I'm not a HUGE sports fan, but when I heard that the ball park was hosting a singles night on one of the last games of the season I thought it sounded fun. Two single girl friends and one single guy friend thought it sounded fun too.

When we got there it was a little embarrassing, almost humiliating. One area roped off with a huge sign "SINGLES NIGHT." In other words: here are all the lost souls with no luck finding love or with issues bigger than themselves.We found an excuse to walk by once or twice and then finally entered. Good thing they offered a free drink with admission because that's why we braved the roped off area.

One word: awkward. Everyone looking around at everyone else, no one quite wants to make eye contact. People talking to their friends, people alone, wandering around and around. Painful is another word. I tried to say something to the guys behind us in line to get our free drink. One looked at me as if I was speaking Martian and then continued on with their conversation.

The good thing about it was the variety of people. All different styles of dress, different races represented, and ages ranging from ~21 up to 50+. With luck anyone hypothetically could meet someone there.

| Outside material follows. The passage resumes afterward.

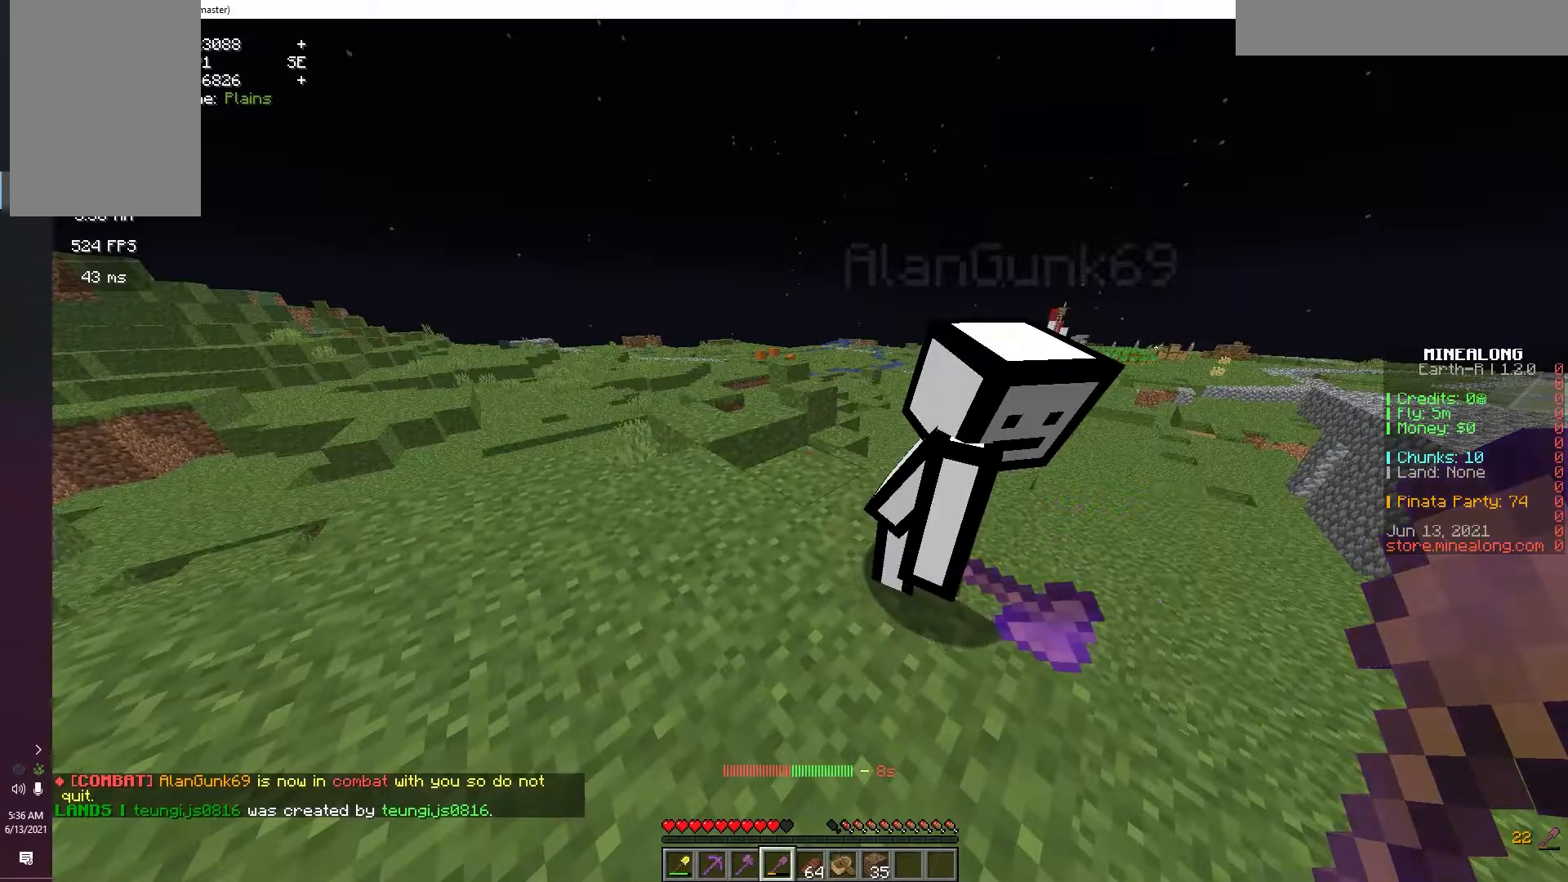
{"keys": [], "mouse": [], "events": []}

My friends and I continued to chat while consciously trying to stay open to conversation with others. --At an event like this or anytime you are out specifically to meet someone you really have to make an effort to be open. More than one person is much less approachable.--

One brave woman had made a big sign to hold during the game. You know the signs people make, trying to get on tv? Along with it she brought extra poster paper and a big, fat sharpie for others to make a sign too. Props to her for her creativity. Turned out to be a good conversation starter. Suddenly I had the best idea I'd had in months. I made a sign with my "single stats." You know how on a dating website you post who you are and what you're looking for? I put it down on my poster: "5'10", Straight, Red Hair, Brown Eyes" Then I put my seat number: "Bleachers 140 row 18 seat 14."

I thoroughly entertained myself and the best part was that two men approached me before I even finished writing the sign. My two girlfriends then made signs saying "I'm with her" with an arrow pointing to me. We had fun, laughing, getting our picture taken and mingling with other people along the way.

You gotta take a risk sometimes. Bet big to win big. No fool, no fun.

In the end I met a nice guy that I was even attracted to. We had good conversation and he came to find me in my seat. We've talked on the phone and texted since then, making plans to hang out again. I'd call that a successful event.